Stored data
──────────
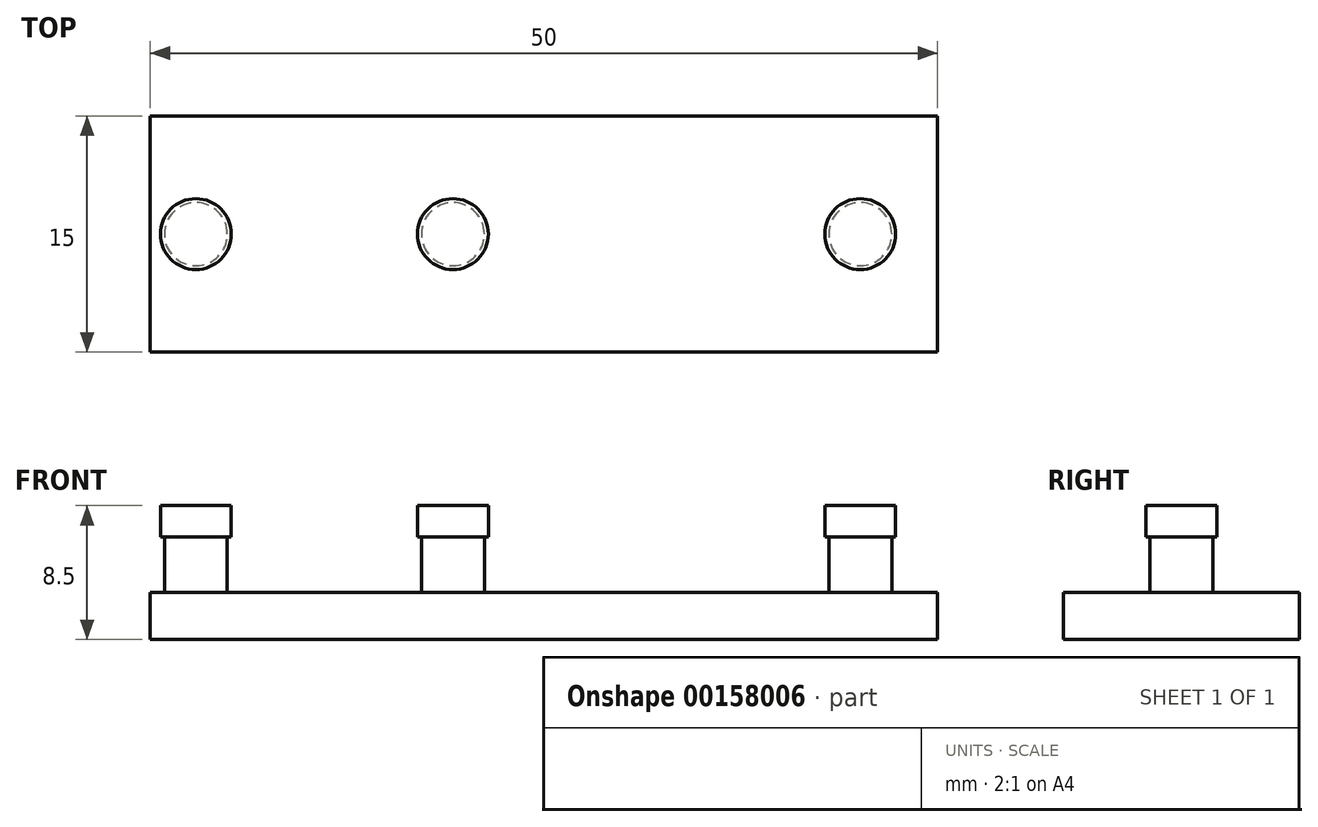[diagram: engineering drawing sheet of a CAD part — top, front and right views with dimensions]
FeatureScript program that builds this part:
annotation { "Feature Type Name" : "Feature", "Feature Type Description" : "" }
export const myFeature = defineFeature(function(context is Context, id is Id, definition is map)
    precondition{}
    {
        {
            var Q0;
            Q0=qCreatedBy(makeId("Top.planeOp"),FACE);
            var sketch = newSketch(context, id + "F0", { "sketchPlane" : qUnion([Q0])});
            skCircle(sketch, "E0", {"center": v(0, 0) * mm, "radius": 2 * mm});
            skLineSegment(sketch, "E1.bottom", {"start": v(-2.9, 7.5) * mm, "end": v(47.1, 7.5) * mm});
            skLineSegment(sketch, "E1.top", {"start": v(-2.9, -7.5) * mm, "end": v(47.1, -7.5) * mm});
            skLineSegment(sketch, "E1.left", {"start": v(-2.9, 7.5) * mm, "end": v(-2.9, -7.5) * mm});
            skLineSegment(sketch, "E1.right", {"start": v(47.1, 7.5) * mm, "end": v(47.1, -7.5) * mm});
            skCircle(sketch, "E2", {"center": v(16.32, 0) * mm, "radius": 2 * mm});
            skCircle(sketch, "E3", {"center": v(42.2, 0) * mm, "radius": 2 * mm});
            skSolve(sketch);
        }
        {
            var Q0;
            Q0=makeQuery(id+"F0.imprint","IMPRINT",FACE,{"disambiguationData":[TD([[makeQuery(id+"F0.imprint","IMPRINT",EDGE,{"derivedFrom":sQuery(id+"F0.wireOp",EDGE,"E0")}),-1.0]])]});
            extrude(context, id + "F1", {"entities" : qUnion([Q0]), "depth" : 3 * mm});
        }
        {
            var Q0;
            Q0=makeQuery(id+"F0.imprint","IMPRINT",FACE,{"disambiguationData":[TD([[makeQuery(id+"F0.imprint","IMPRINT",EDGE,{"derivedFrom":sQuery(id+"F0.wireOp",EDGE,"E0")}),1.0]])]});
            var Q1;
            Q1=makeQuery(id+"F0.imprint","IMPRINT",FACE,{"disambiguationData":[TD([[makeQuery(id+"F0.imprint","IMPRINT",EDGE,{"derivedFrom":sQuery(id+"F0.wireOp",EDGE,"E2")}),1.0]])]});
            var Q2;
            Q2=makeQuery(id+"F0.imprint","IMPRINT",FACE,{"disambiguationData":[TD([[makeQuery(id+"F0.imprint","IMPRINT",EDGE,{"derivedFrom":sQuery(id+"F0.wireOp",EDGE,"E3")}),1.0]])]});
            extrude(context, id + "F2", {"entities" : qUnion([Q0, Q1, Q2]), "operationType" : NewBodyOperationType.ADD, "depth" : 6.5 * mm});
        }
        {
            var Q0;
            Q0=makeQuery(id+"F2.opExtrude","CAP_FACE",FACE,{"disambiguationData":[OSD([sQuery(id+"F0.wireOp",EDGE,"E0")])],"isStart":false});
            var sketch = newSketch(context, id + "F3", { "sketchPlane" : qUnion([Q0])});
            skCircle(sketch, "E4.0", {"center": v(0, 0) * mm, "radius": 2 * mm});
            skCircle(sketch, "E5.0", {"center": v(16.32, 0) * mm, "radius": 2 * mm});
            skCircle(sketch, "E6.0", {"center": v(42.2, 0) * mm, "radius": 2 * mm});
            skCircle(sketch, "E7", {"center": v(0, 0) * mm, "radius": 2.25 * mm});
            skCircle(sketch, "E8", {"center": v(16.32, 0) * mm, "radius": 2.25 * mm});
            skCircle(sketch, "E9", {"center": v(42.2, 0) * mm, "radius": 2.25 * mm});
            skSolve(sketch);
        }
        {
            var Q0;
            Q0=makeQuery(id+"F3.imprint","IMPRINT",FACE,{"disambiguationData":[TD([[makeQuery(id+"F3.imprint","IMPRINT",EDGE,{"derivedFrom":sQuery(id+"F3.wireOp",EDGE,"E4.0")}),-1.0]])]});
            var Q1;
            Q1=makeQuery(id+"F3.imprint","IMPRINT",FACE,{"disambiguationData":[TD([[makeQuery(id+"F3.imprint","IMPRINT",EDGE,{"derivedFrom":sQuery(id+"F3.wireOp",EDGE,"E5.0")}),-1.0]])]});
            var Q2;
            Q2=makeQuery(id+"F3.imprint","IMPRINT",FACE,{"disambiguationData":[TD([[makeQuery(id+"F3.imprint","IMPRINT",EDGE,{"derivedFrom":sQuery(id+"F3.wireOp",EDGE,"E6.0")}),-1.0]])]});
            var Q3;
            Q3=makeQuery(id+"F3.imprint","IMPRINT",FACE,{"disambiguationData":[TD([[makeQuery(id+"F3.imprint","IMPRINT",EDGE,{"derivedFrom":sQuery(id+"F3.wireOp",EDGE,"E4.0")}),1.0]])]});
            var Q4;
            Q4=makeQuery(id+"F3.imprint","IMPRINT",FACE,{"disambiguationData":[TD([[makeQuery(id+"F3.imprint","IMPRINT",EDGE,{"derivedFrom":sQuery(id+"F3.wireOp",EDGE,"E5.0")}),1.0]])]});
            var Q5;
            Q5=makeQuery(id+"F3.imprint","IMPRINT",FACE,{"disambiguationData":[TD([[makeQuery(id+"F3.imprint","IMPRINT",EDGE,{"derivedFrom":sQuery(id+"F3.wireOp",EDGE,"E6.0")}),1.0]])]});
            extrude(context, id + "F4", {"entities" : qUnion([Q0, Q1, Q2, Q3, Q4, Q5]), "depth" : 2 * mm});
        }
    });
──────────
Write out the rows above word for word, leaving out the pictures.

» EXPECTED ANSWER:
[diagram: engineering drawing sheet of a CAD part — top, front and right views with dimensions]
FeatureScript program that builds this part:
annotation { "Feature Type Name" : "Feature", "Feature Type Description" : "" }
export const myFeature = defineFeature(function(context is Context, id is Id, definition is map)
    precondition{}
    {
        {
            var Q0;
            Q0=qCreatedBy(makeId("Top.planeOp"),FACE);
            var sketch = newSketch(context, id + "F0", { "sketchPlane" : qUnion([Q0])});
            skCircle(sketch, "E0", {"center": v(0, 0) * mm, "radius": 2 * mm});
            skLineSegment(sketch, "E1.bottom", {"start": v(-2.9, 7.5) * mm, "end": v(47.1, 7.5) * mm});
            skLineSegment(sketch, "E1.top", {"start": v(-2.9, -7.5) * mm, "end": v(47.1, -7.5) * mm});
            skLineSegment(sketch, "E1.left", {"start": v(-2.9, 7.5) * mm, "end": v(-2.9, -7.5) * mm});
            skLineSegment(sketch, "E1.right", {"start": v(47.1, 7.5) * mm, "end": v(47.1, -7.5) * mm});
            skCircle(sketch, "E2", {"center": v(16.32, 0) * mm, "radius": 2 * mm});
            skCircle(sketch, "E3", {"center": v(42.2, 0) * mm, "radius": 2 * mm});
            skSolve(sketch);
        }
        {
            var Q0;
            Q0=makeQuery(id+"F0.imprint","IMPRINT",FACE,{"disambiguationData":[TD([[makeQuery(id+"F0.imprint","IMPRINT",EDGE,{"derivedFrom":sQuery(id+"F0.wireOp",EDGE,"E0")}),-1.0]])]});
            extrude(context, id + "F1", {"entities" : qUnion([Q0]), "depth" : 3 * mm});
        }
        {
            var Q0;
            Q0=makeQuery(id+"F0.imprint","IMPRINT",FACE,{"disambiguationData":[TD([[makeQuery(id+"F0.imprint","IMPRINT",EDGE,{"derivedFrom":sQuery(id+"F0.wireOp",EDGE,"E0")}),1.0]])]});
            var Q1;
            Q1=makeQuery(id+"F0.imprint","IMPRINT",FACE,{"disambiguationData":[TD([[makeQuery(id+"F0.imprint","IMPRINT",EDGE,{"derivedFrom":sQuery(id+"F0.wireOp",EDGE,"E2")}),1.0]])]});
            var Q2;
            Q2=makeQuery(id+"F0.imprint","IMPRINT",FACE,{"disambiguationData":[TD([[makeQuery(id+"F0.imprint","IMPRINT",EDGE,{"derivedFrom":sQuery(id+"F0.wireOp",EDGE,"E3")}),1.0]])]});
            extrude(context, id + "F2", {"entities" : qUnion([Q0, Q1, Q2]), "operationType" : NewBodyOperationType.ADD, "depth" : 6.5 * mm});
        }
        {
            var Q0;
            Q0=makeQuery(id+"F2.opExtrude","CAP_FACE",FACE,{"disambiguationData":[OSD([sQuery(id+"F0.wireOp",EDGE,"E0")])],"isStart":false});
            var sketch = newSketch(context, id + "F3", { "sketchPlane" : qUnion([Q0])});
            skCircle(sketch, "E4.0", {"center": v(0, 0) * mm, "radius": 2 * mm});
            skCircle(sketch, "E5.0", {"center": v(16.32, 0) * mm, "radius": 2 * mm});
            skCircle(sketch, "E6.0", {"center": v(42.2, 0) * mm, "radius": 2 * mm});
            skCircle(sketch, "E7", {"center": v(0, 0) * mm, "radius": 2.25 * mm});
            skCircle(sketch, "E8", {"center": v(16.32, 0) * mm, "radius": 2.25 * mm});
            skCircle(sketch, "E9", {"center": v(42.2, 0) * mm, "radius": 2.25 * mm});
            skSolve(sketch);
        }
        {
            var Q0;
            Q0=makeQuery(id+"F3.imprint","IMPRINT",FACE,{"disambiguationData":[TD([[makeQuery(id+"F3.imprint","IMPRINT",EDGE,{"derivedFrom":sQuery(id+"F3.wireOp",EDGE,"E4.0")}),-1.0]])]});
            var Q1;
            Q1=makeQuery(id+"F3.imprint","IMPRINT",FACE,{"disambiguationData":[TD([[makeQuery(id+"F3.imprint","IMPRINT",EDGE,{"derivedFrom":sQuery(id+"F3.wireOp",EDGE,"E5.0")}),-1.0]])]});
            var Q2;
            Q2=makeQuery(id+"F3.imprint","IMPRINT",FACE,{"disambiguationData":[TD([[makeQuery(id+"F3.imprint","IMPRINT",EDGE,{"derivedFrom":sQuery(id+"F3.wireOp",EDGE,"E6.0")}),-1.0]])]});
            var Q3;
            Q3=makeQuery(id+"F3.imprint","IMPRINT",FACE,{"disambiguationData":[TD([[makeQuery(id+"F3.imprint","IMPRINT",EDGE,{"derivedFrom":sQuery(id+"F3.wireOp",EDGE,"E4.0")}),1.0]])]});
            var Q4;
            Q4=makeQuery(id+"F3.imprint","IMPRINT",FACE,{"disambiguationData":[TD([[makeQuery(id+"F3.imprint","IMPRINT",EDGE,{"derivedFrom":sQuery(id+"F3.wireOp",EDGE,"E5.0")}),1.0]])]});
            var Q5;
            Q5=makeQuery(id+"F3.imprint","IMPRINT",FACE,{"disambiguationData":[TD([[makeQuery(id+"F3.imprint","IMPRINT",EDGE,{"derivedFrom":sQuery(id+"F3.wireOp",EDGE,"E6.0")}),1.0]])]});
            extrude(context, id + "F4", {"entities" : qUnion([Q0, Q1, Q2, Q3, Q4, Q5]), "depth" : 2 * mm});
        }
    });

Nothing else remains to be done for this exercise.